Roel de Vries of Nissan
Photo by: CLARION PICTURES
Still, even those marketers welcoming the rigor of analytics and data as a means of validating their decisions cautioned that they should not become the deciding factor in their business. “Marketing is more than ever a science, but we should make sure that it never becomes less of an art,” said Roel de Vries, global head of marketing for Nissan.

> CONTENT: When companies such as Microsoft are talking about their “newsrooms,” you know everyone is in the content game. The reason is clear; as Blair Christie, Cisco senior vice president and CMO, put it: “We’ve all moved from promotion to engagement.”

However, as Subway Global CMO Tony Pace put it, distribution is just as important as production value.
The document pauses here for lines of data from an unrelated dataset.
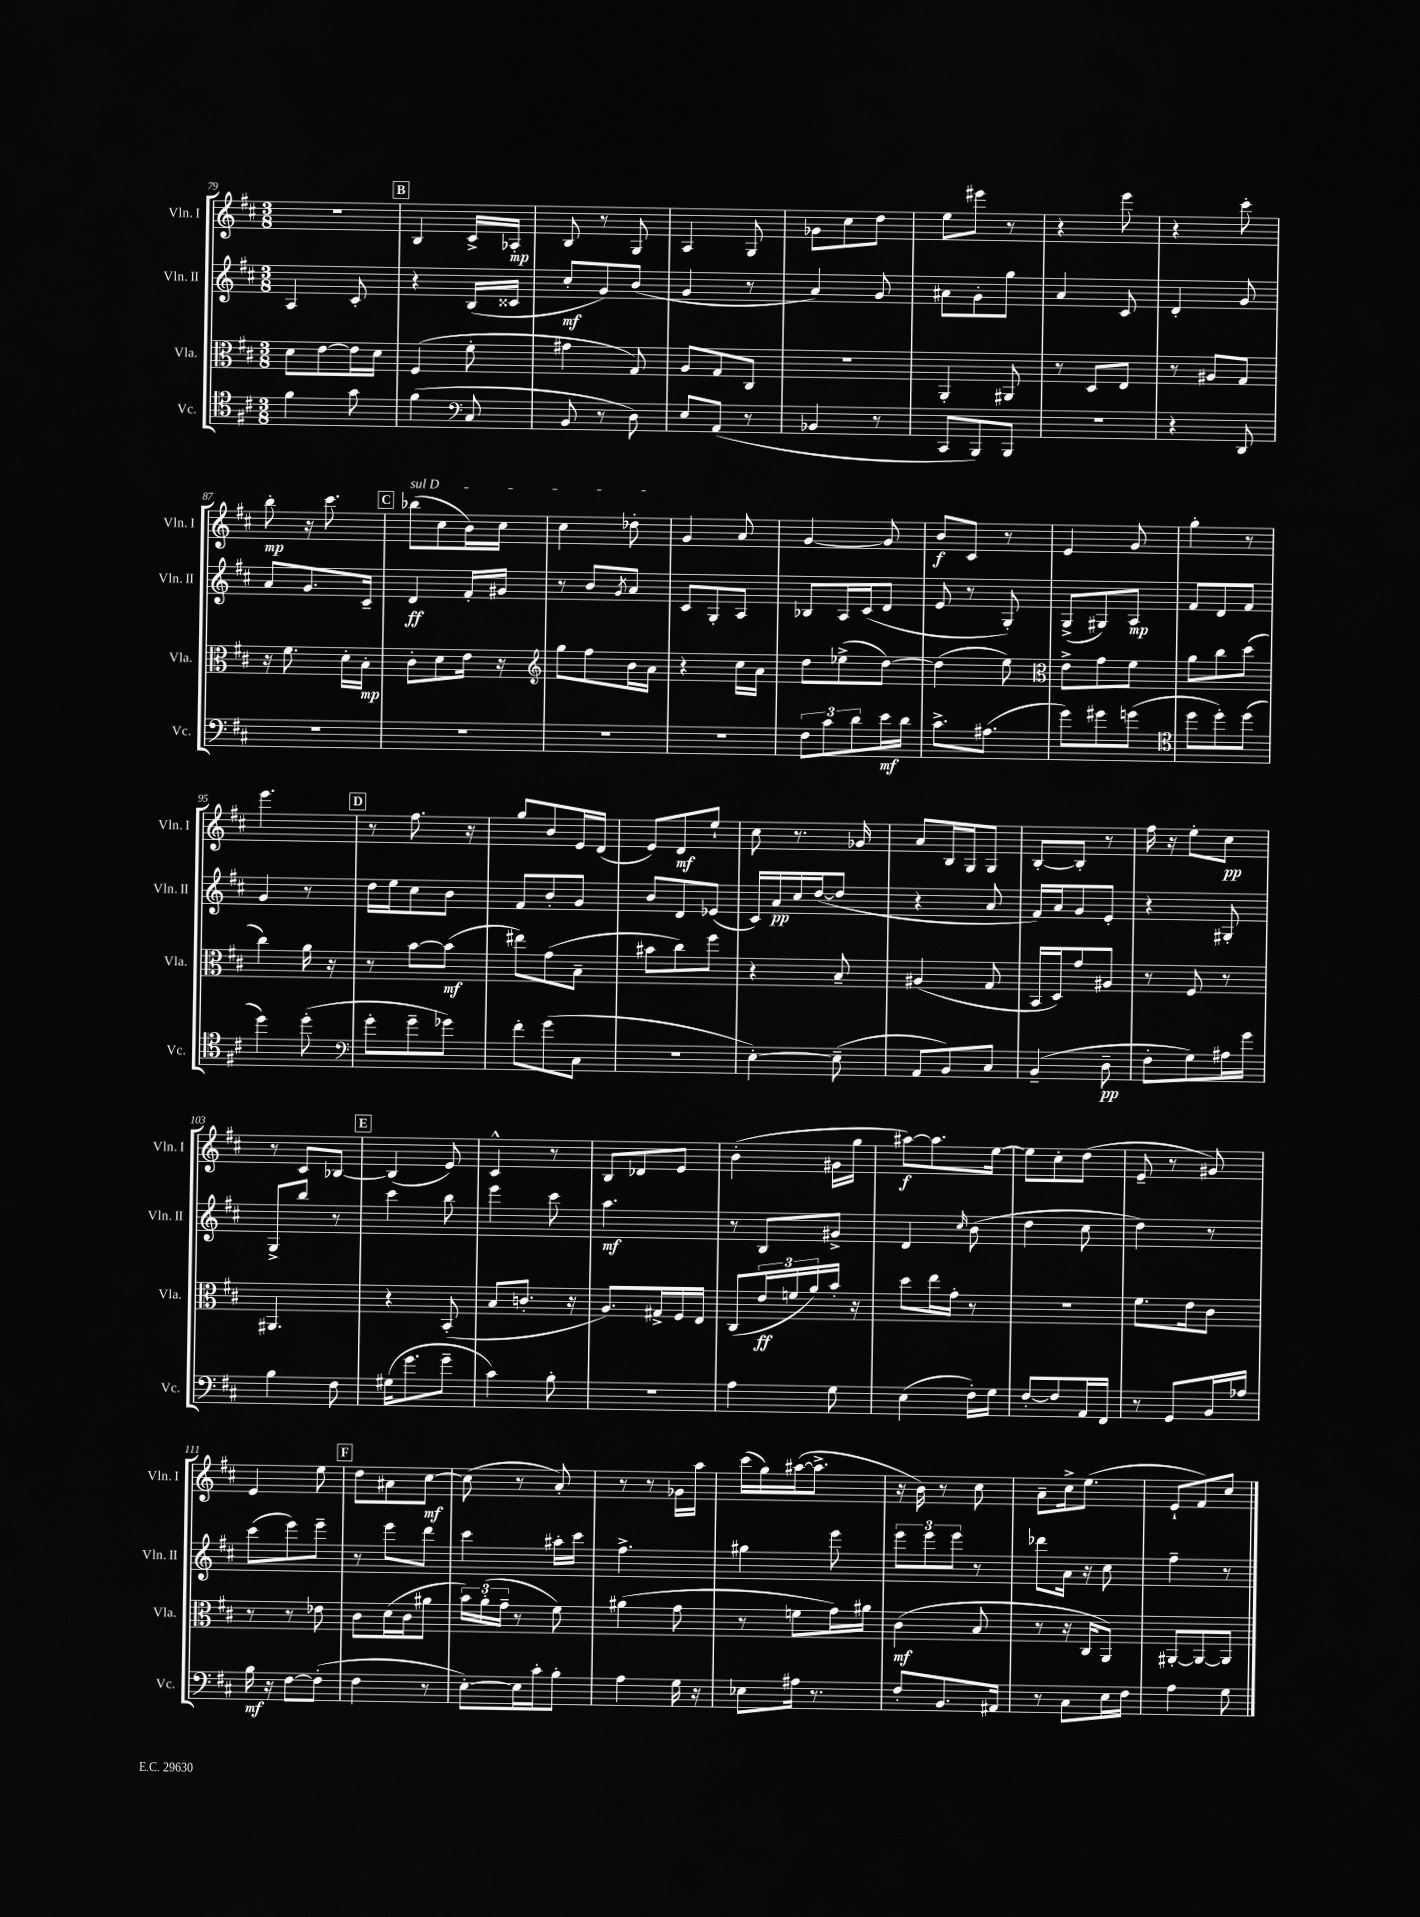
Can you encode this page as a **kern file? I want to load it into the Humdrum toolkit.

**kern	**kern	**kern	**kern
*staff4	*staff3	*staff2	*staff1
*clefC4	*clefC3	*clefG2	*clefG2
*k[f#c#]	*k[f#c#]	*k[f#c#]	*k[f#c#]
*M3/8	*M3/8	*M3/8	*M3/8
4f#	8d	4A	4.r
.	[8e	.	.
8g	16e]	8c#'	.
.	16d	.	.
=	=	=	=
(4f#	(4F#	4r	4B
*clefF4	*	*	*
8C#	8f#'	(16B	16c#^
.	.	16c##	16A-'
=	=	=	=
8BB	4g#	8cc#'	8B
8r	.	8g)	8r
8D)	8G)	(8b	8G
=	=	=	=
8E	8A	4g	4A
(8AA	8G	.	.
8r	8C#	8r	8G
=	=	=	=
4BB-	4.r	4a)	8g-
.	.	.	8cc#
8r	.	8g	8dd
=	=	=	=
8CC#	4AA'	8a#	8ee
8BBB)	.	8g'	8eee#
8BBB	8AA#	8gg	8r
=	=	=	=
4.r	8r	4a	4r
.	8D	.	.
.	8E	8c#	8eee
=	=	=	=
4r	8r	4d'	4r
.	8A#	.	.
8DD	8G	8g	8ccc#'
=	=	=	=
4.r	16r	8a	8bb'
.	8.f#	.	.
.	.	8.g	16r
.	.	.	8.ccc#
.	16d'	.	.
.	16B'	16c#~	.
=	=	=	=
4.r	8c#'	4d	(8bb-
.	8d	.	8cc#
.	16e	16f#'	16b)
.	16r	16g#	16cc#
=	=	=	=
*	*clefG2	*	*
4.r	8gg	8r	4cc#
.	8ff#	8b	.
.	.	8qg	.
.	16b	8a	8dd-'
.	16a	.	.
=	=	=	=
4.r	4r	8c#	4g
.	.	8G'	.
.	16cc#	8A	8a
.	16a	.	.
=	=	=	=
12F#	8dd	8B-	[4g
12c#	.	.	.
.	(8ee-^	16A	.
12d	.	.	.
.	.	(16c#	.
16e	[8dd)	8d	8g]
16d	.	.	.
=	=	=	=
8.c#^	(4dd]	8e	8b
.	.	8r	8c#
(8.A#	.	.	.
.	8ee)	8G')	8r
=	=	=	=
*	*clefC3	*	*
8g)	8e^	(8G^	4e
8g#	8g	8G#)	.
(8g	8f#	8A	8g
=	=	=	=
*clefC4	*	*	*
8dd	8a	8f#	4gg'
8dd')	8cc#	8d	.
(8dd	(8dd	8f#	8r
=	=	=	=
4dd)	4cc#)	4g	4.eee
(8dd'	16a	8r	.
.	16r	.	.
=	=	=	=
*clefF4	*	*	*
8g'	8r	16dd	8r
.	.	16ee	.
8g~	[8b	8cc#	8.ff#
8g-)	(8b]	8b	.
.	.	.	16r
=	=	=	=
8f#'	8ee#)	8f#	8gg
(8g	(8g	8b'	8b
8C#	8B~	8g	16e
.	.	.	(16d
=	=	=	=
4.r	8b#	8b	8e)
.	8cc#)	8d	8d
.	8ff#	(8e-	8ee`
=	=	=	=
[4E')	4r	16c#)	8cc#
.	.	16a	.
.	.	16cc#	8.r
.	.	([16dd	.
(8E~]	8B~	8dd]	.
.	.	.	16g-
=	=	=	=
8AA	(4A#	4r	8a
8BB)	.	.	16B
.	.	.	16G
8C#	8G	8a	8G
=	=	=	=
(4BB~	16BB	16f#)	[8B'
.	16D)	16a	.
.	8g	8g	8B']
8D~	8A#	8e'	8r
=	=	=	=
8F#'	8r	4r	16ff#
.	.	.	16r
8G)	8F#	.	8ee'
16A#	8r	8G#'	8cc#
16g	.	.	.
=	=	=	=
4B	4.AA#	8G^	8r
.	.	8bb	8c#
8F#	.	8r	[8B-
=	=	=	=
(16G#	4r	4ccc#	(4B-]
8.g	.	.	.
8g~	(8BB'	8bb	8e)
=	=	=	=
4c#)	8B	4eee	4c#^^
.	8.c'	.	.
8B'	.	8ccc#	8r
.	16r	.	.
=	=	=	=
4.r	8.A)	4.aa	8B
.	.	.	8d-
.	16G#^	.	.
.	16F#	.	8e
.	16E	.	.
=	=	=	=
4A	(8C#	8r	(4b'
.	24e	8B	.
.	24f	.	.
.	24a)	.	.
8G	16b'	8g#^	16g#
.	16r	.	16gg
=	=	=	=
(4E	8dd	4d	[8aa#)
.	16ee	.	8.aa#]
.	16g'	.	.
.	.	16qqcc#	.
16F#')	8r	(8b	.
16G	.	.	[16ee
=	=	=	=
[8F#'	4.r	4dd	8ee]
8F#]	.	.	8cc#'
16AA	.	8cc#	(8dd
16FF#	.	.	.
=	=	=	=
8r	8.f#	4dd)	8e~
8GG	.	.	8r
.	16e	.	.
16BB	8c#	8r	8g#)
16A-	.	.	.
=	=	=	=
16B	8r	(8ccc#	4e
16r	.	.	.
[8F#	8r	8eee)	.
(8F#']	8e-	8eee~	8ee
=	=	=	=
4F#	8c#	8r	8dd
.	(16d	8eee	8a#
.	16c#	.	.
8r	8a#	8ddd	[8cc#
=	=	=	=
[8E')	24b)	4ccc#	(8cc#]
.	(24a'	.	.
.	24g~	.	.
16E]	8r	.	8r
16c#'	.	.	.
8B'	8f#)	16aa#'	8a')
.	.	16ccc#	.
=	=	=	=
4A	(4a#	4.ff#^	8r
.	.	.	8r
16G	8g	.	16g-
16r	.	.	16aa
=	=	=	=
8E-	8r	4gg#	(16ccc#
.	.	.	16gg)
16A#	8f	.	([16aa#
8.r	.	.	8.aa#^]
.	16g)	8eee	.
.	16a#	.	.
=	=	=	=
8F#'	(4c#	12eee	16r
.	.	.	16b)
.	.	12eee	.
8.BB	.	.	8r
.	.	12eee	.
.	8B	8r	8cc#
16AA#	.	.	.
=	=	=	=
8r	8r	8ddd-	8a~
8C#	16r	16a	16cc#^
.	16C#	16r	(8.ee
16E	8AA)	8cc#	.
16F#	.	.	.
=	=	=	=
4A	[8AA#'	4ff#~	8e`
.	8AA#_	.	8f#)
8G	8AA#]	8r	8cc#
==	==	==	==
*-	*-	*-	*-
“You can spend a lot of money on content and end up with something you like but is not necessarily seen by a lot of people,” said Pace, who was elected as the ANA’s new chairman. “Collaboration with the appropriate distribution media channels is integral. Given the amount of media fragmentation we’re all contending with, getting what you pay for in terms of audience delivery is a popular topic here.”

Still, the new reality was clear: Even the biggest budgets won’t guarantee results at a time when there are so many media choices.

“You can’t buy your way to the top anymore,” said Michael Kelly, media/communications manager at American Licorice, which relies heavily on social media in a category where it’s massively outspent in traditional media by the candy big four: Hershey, Mars, Mondelez and Nestlé. “Brands with the most creative content will get the first-mover advantage and earn disproportionate share.”

> WORDY: The ANA is always our favorite place for new buzzwords or terms. Some of the ones we heard for the first (and hopefully final) time included infobesity, authentic differentiation, macroecosystem, reverse mentoring, post-click attribution, and points of persuasability. Pick your favorite. Or not.